**Input data**
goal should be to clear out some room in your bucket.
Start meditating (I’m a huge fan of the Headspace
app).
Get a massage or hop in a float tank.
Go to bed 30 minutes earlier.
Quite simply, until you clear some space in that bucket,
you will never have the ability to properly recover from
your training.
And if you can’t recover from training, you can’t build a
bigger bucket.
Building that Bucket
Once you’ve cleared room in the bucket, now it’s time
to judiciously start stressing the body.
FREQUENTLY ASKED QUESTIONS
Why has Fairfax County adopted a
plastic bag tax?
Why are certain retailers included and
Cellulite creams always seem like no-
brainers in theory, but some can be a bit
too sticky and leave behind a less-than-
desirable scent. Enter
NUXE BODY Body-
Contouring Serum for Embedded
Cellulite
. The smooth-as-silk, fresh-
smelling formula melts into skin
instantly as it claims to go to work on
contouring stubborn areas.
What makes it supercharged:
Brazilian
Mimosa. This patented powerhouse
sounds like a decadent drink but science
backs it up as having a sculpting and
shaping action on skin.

**Request**
Whatever appears in the material must be set down again, word for word.

**Response to the exercise**
goal should be to clear out some room in your bucket.
Start meditating (I’m a huge fan of the Headspace
app).
Get a massage or hop in a float tank.
Go to bed 30 minutes earlier.
Quite simply, until you clear some space in that bucket,
you will never have the ability to properly recover from
your training.
And if you can’t recover from training, you can’t build a
bigger bucket.
Building that Bucket
Once you’ve cleared room in the bucket, now it’s time
to judiciously start stressing the body.
FREQUENTLY ASKED QUESTIONS
Why has Fairfax County adopted a
plastic bag tax?
Why are certain retailers included and
Cellulite creams always seem like no-
brainers in theory, but some can be a bit
too sticky and leave behind a less-than-
desirable scent. Enter
NUXE BODY Body-
Contouring Serum for Embedded
Cellulite
. The smooth-as-silk, fresh-
smelling formula melts into skin
instantly as it claims to go to work on
contouring stubborn areas.
What makes it supercharged:
Brazilian
Mimosa. This patented powerhouse
sounds like a decadent drink but science
backs it up as having a sculpting and
shaping action on skin.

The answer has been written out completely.